Emergency department (ED) overcrowding is a concerning global health care issue, which is mainly caused by the uncertainty of patient arrivals, especially during the pandemic. Accurate forecasting of patient arrivals can allow health resource allocation in advance to reduce overcrowding. Currently, traditional data, such as historical patient visits, weather, holiday, and calendar, are primarily used to create forecasting models. However, data from an internet search engine (eg, Google) is less studied, although they can provide pivotal real-time surveillance information. The internet data can be employed to improve forecasting performance and provide early warning, especially during the epidemic. Moreover, possible nonlinearities between patient arrivals and these variables are often ignored.
This study aims to develop an intelligent forecasting system with machine learning models and internet search index to provide an accurate prediction of ED patient arrivals, to verify the effectiveness of the internet search index, and to explore whether nonlinear models can improve the forecasting accuracy.
Data on ED patient arrivals were collected from July 12, 2009, to June 27, 2010, the period of the 2009 H1N1 pandemic. These included 139,910 ED visits in our collaborative hospital, which is one of the biggest public hospitals in Hong Kong. Traditional data were also collected during the same period. The internet search index was generated from 268 search queries on Google to comprehensively capture the information about potential patients. The relationship between the index and patient arrivals was verified by Pearson correlation coefficient, Johansen cointegration, and Granger causality. Linear and nonlinear models were then developed with the internet search index to predict patient arrivals. The accuracy and robustness were also examined.
All models could accurately predict patient arrivals. The causality test indicated internet search index as a strong predictor of ED patient arrivals. With the internet search index, the mean absolute percentage error (MAPE) and the root mean square error (RMSE) of the linear model reduced from 5.3% to 5.0% and from 24.44 to 23.18, respectively, whereas the MAPE and RMSE of the nonlinear model decreased even more, from 3.5% to 3% and from 16.72 to 14.55, respectively. Compared with each other, the experimental results revealed that the forecasting system with extreme learning machine, as well as the internet search index, had the best performance in both forecasting accuracy and robustness analysis.
The proposed forecasting system can make accurate, real-time prediction of ED patient arrivals. Compared with the static traditional variables, the internet search index significantly improves forecasting as a reliable predictor monitoring continuous behavior trend and sudden changes during the epidemic (P=.002). The nonlinear model performs better than the linear counterparts by capturing the dynamic relationship between the index and patient arrivals. Thus, the system can facilitate staff planning and workflow monitoring.

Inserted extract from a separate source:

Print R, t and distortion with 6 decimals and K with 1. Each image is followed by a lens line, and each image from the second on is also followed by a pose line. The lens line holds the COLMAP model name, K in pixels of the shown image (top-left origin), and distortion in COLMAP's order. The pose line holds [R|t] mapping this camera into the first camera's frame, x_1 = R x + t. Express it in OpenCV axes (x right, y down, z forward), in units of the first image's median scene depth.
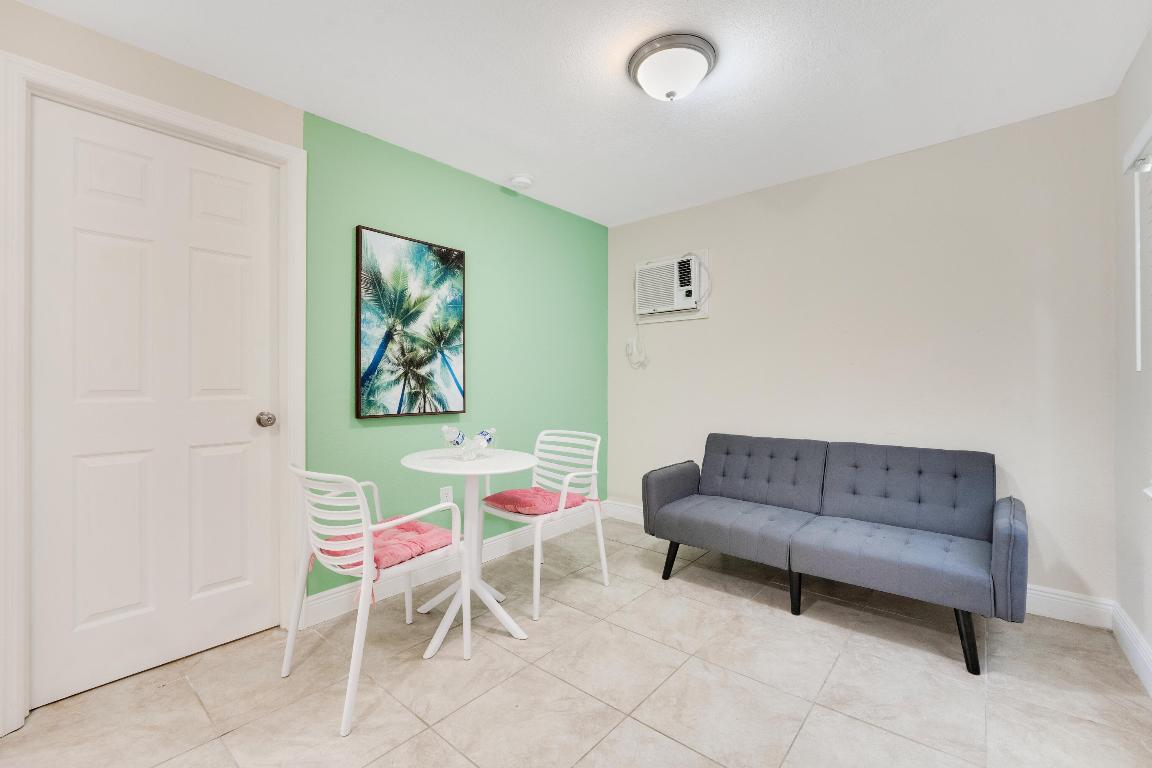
lens RADIAL K [[482.5, 0, 576.0], [0, 482.5, 384.0], [0, 0, 1]] dist [-0.001076, -0.000148]
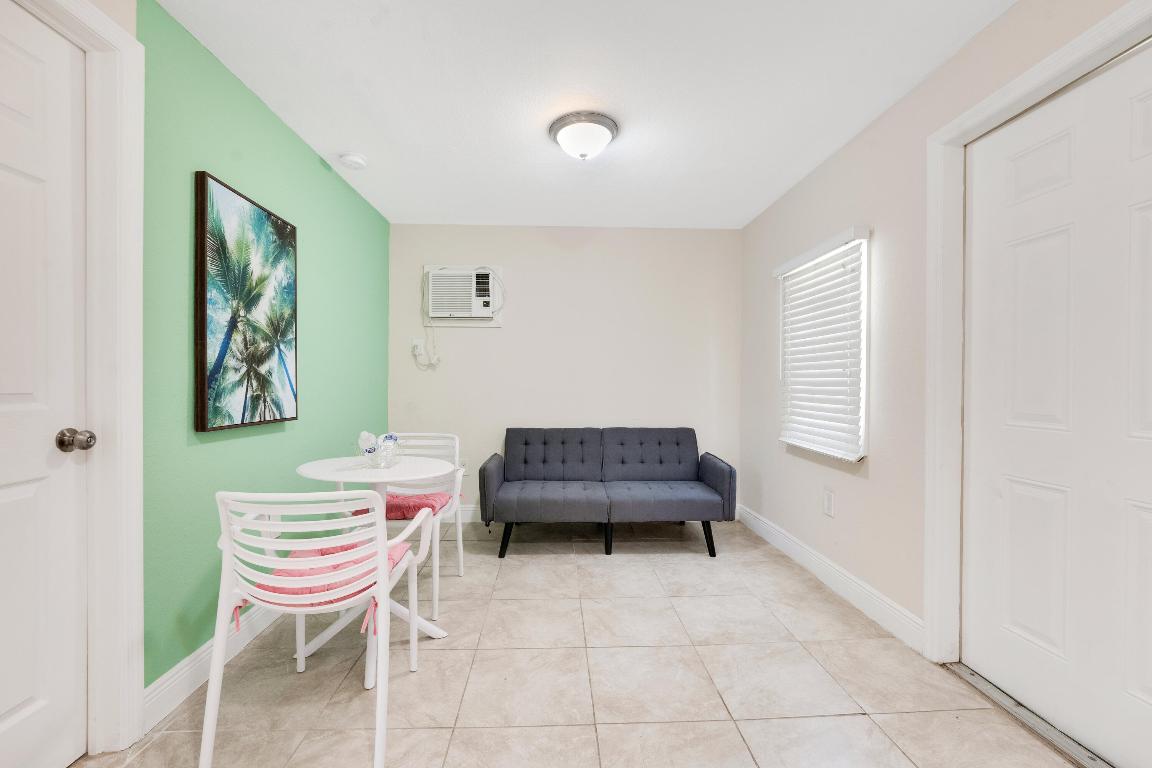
lens RADIAL K [[482.8, 0, 572.4], [0, 482.8, 389.8], [0, 0, 1]] dist [0.008684, -0.000031]
pose [[0.739001, -0.005572, 0.673681, -0.492208], [-0.001389, 0.999951, 0.009795, -0.001099], [-0.673702, -0.008174, 0.738958, 0.058294]]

急诊科过度拥挤是一个令人担忧的全球医疗保健问题,主要由患者就诊的不确定性导致,尤其是在疫情期间。准确预测患者就诊人数可以提前进行卫生资源分配,以减少过度拥挤。目前,传统数据,如历史患者就诊记录、天气、节假日和日历等,主要用于创建预测模型。然而,来自互联网搜索引擎(如谷歌)的数据虽然可以提供关键的实时监测信息,但却较少被研究。互联网数据可用于提高预测性能并提供早期预警,尤其是在疫情期间。此外,患者就诊人数与这些变量之间可能存在的非线性关系常常被忽视。
本研究旨在开发一个基于机器学习模型和互联网搜索指数的智能预测系统,以准确预测急诊科患者就诊人数;验证互联网搜索指数的有效性;并探索非线性模型是否可以提高预测准确性。

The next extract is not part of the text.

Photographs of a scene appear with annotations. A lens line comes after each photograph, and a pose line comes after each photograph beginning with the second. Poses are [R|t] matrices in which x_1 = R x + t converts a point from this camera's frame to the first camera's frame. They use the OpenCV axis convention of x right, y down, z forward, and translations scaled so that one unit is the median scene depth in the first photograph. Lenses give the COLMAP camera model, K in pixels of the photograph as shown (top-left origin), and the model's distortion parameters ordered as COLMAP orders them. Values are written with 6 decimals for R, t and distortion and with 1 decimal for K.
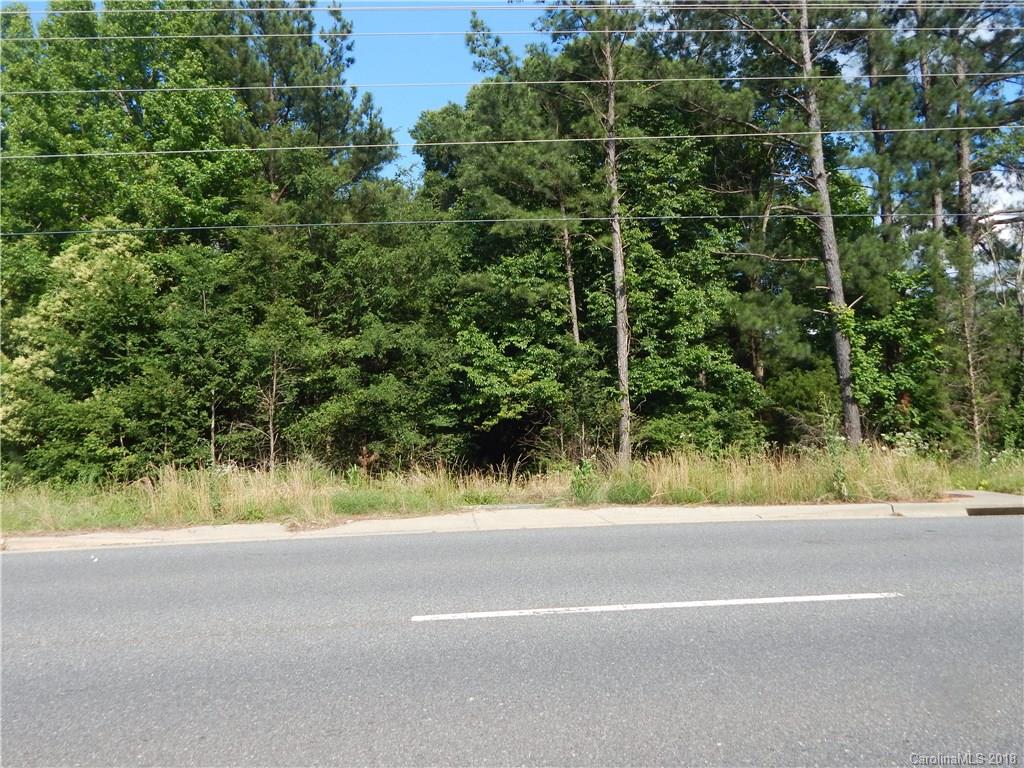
lens RADIAL K [[754.8, 0, 512.4], [0, 754.8, 385.0], [0, 0, 1]] dist [-0.006191, 0.002477]
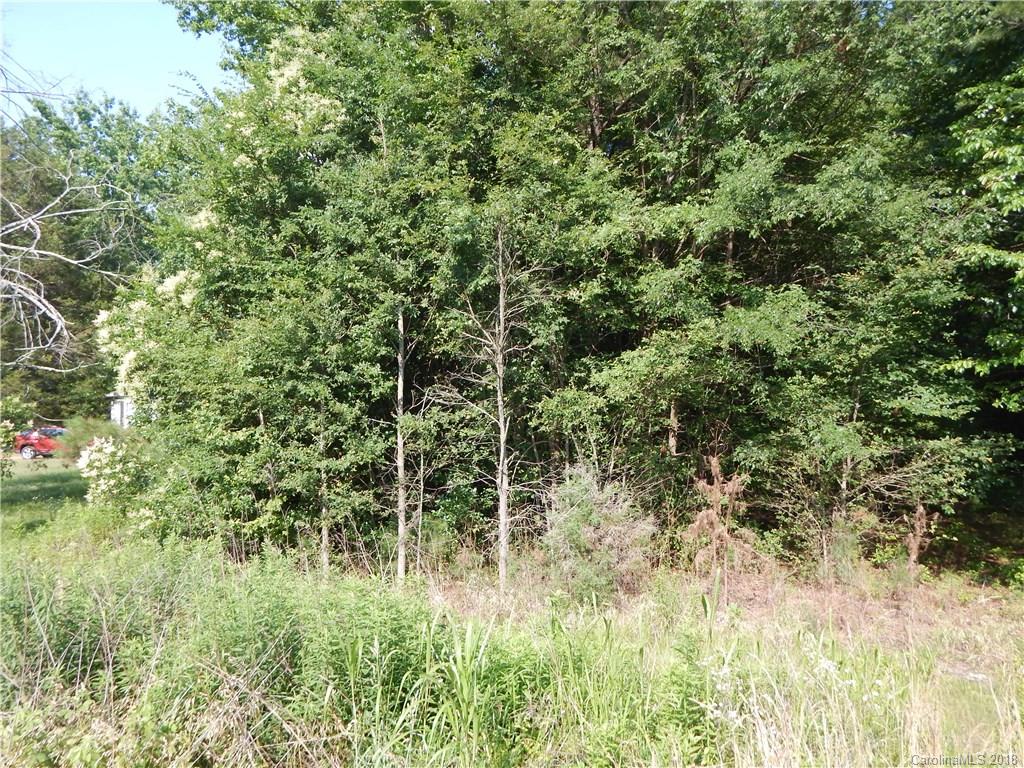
lens RADIAL K [[754.8, 0, 513.8], [0, 754.8, 383.6], [0, 0, 1]] dist [-0.006191, 0.002477]
pose [[0.822804, 0.032825, -0.567376, -0.050780], [-0.002110, 0.998500, 0.054707, 0.018130], [0.568321, -0.043816, 0.821640, 0.580230]]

收集了2009年7月12日至2010年6月27日(2009年甲型H1N1流感大流行期间)急诊科患者就诊的数据。这些数据包括我们合作医院的139910次急诊科就诊记录,该医院是香港最大的公立医院之一。同时也收集了同期的传统数据。互联网搜索指数由谷歌上268个搜索查询生成,以全面捕捉潜在患者信息。通过皮尔逊相关系数、约翰森协整检验和格兰杰因果检验来验证该指数与患者就诊人数之间的关系。然后利用互联网搜索指数开发线性和非线性模型来预测患者就诊人数,并检验其准确性和稳健性。

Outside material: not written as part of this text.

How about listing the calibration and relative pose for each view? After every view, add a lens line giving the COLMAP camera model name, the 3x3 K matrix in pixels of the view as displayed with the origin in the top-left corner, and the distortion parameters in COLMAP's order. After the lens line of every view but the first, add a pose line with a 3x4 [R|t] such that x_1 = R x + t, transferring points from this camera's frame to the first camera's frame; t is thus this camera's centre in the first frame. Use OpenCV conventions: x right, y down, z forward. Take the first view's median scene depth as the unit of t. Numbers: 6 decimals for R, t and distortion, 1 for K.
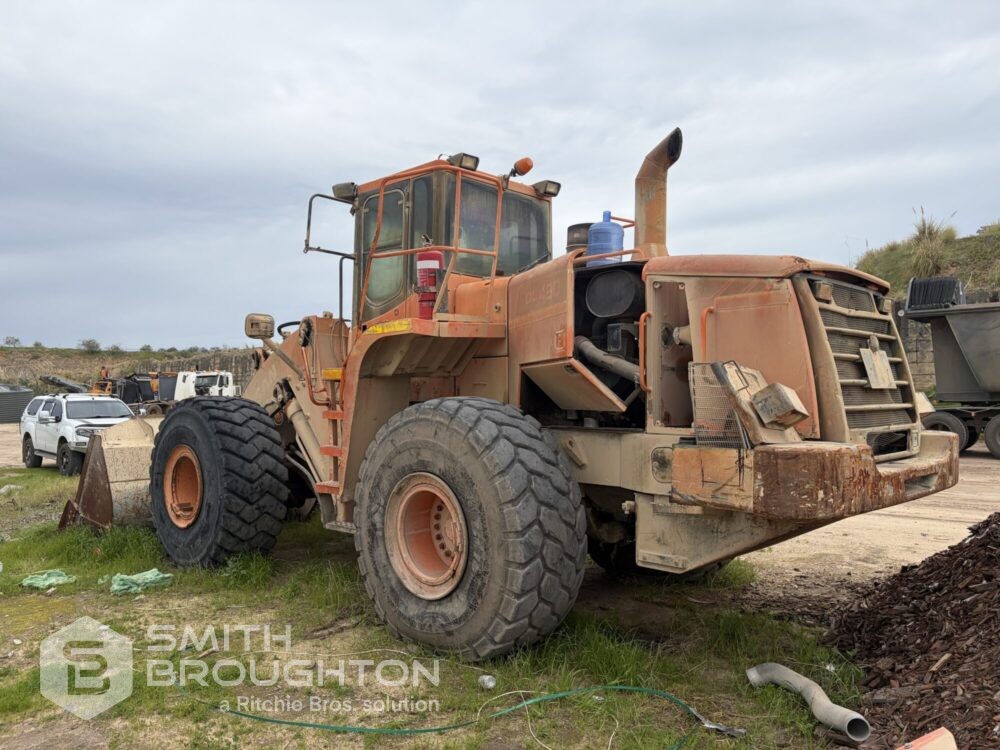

所有模型都能准确预测患者就诊人数。因果检验表明互联网搜索指数是急诊科患者就诊人数强有力的预测指标。加入互联网搜索指数后线性模型平均绝对百分比误差(MAPE)从5.3%降至5.0%,均方根误差(RMSE)从24.44降至23.18;而非线性模型的MAPE和RMSE下降得更多,分别从3.5%降至3%以及从16.72降至14.55。相互比较后实验结果表明,具有极限学习机和互联网搜索指数的预测系统在预测准确性和稳健性分析方面均表现最佳。
所提出的预测系统能够对急诊科患者就诊人数进行准确实时预测。与静态传统变量相比,互联网搜索指数作为一个可靠预测指标,能显著改善预测效果,监测疫情期间的持续行为趋势和突发变化(P=0.002)。非线性模型通过捕捉指数与患者就诊人数之间的动态关系,比线性模型表现更好。因此,该系统有助于人员规划和工作流程监测。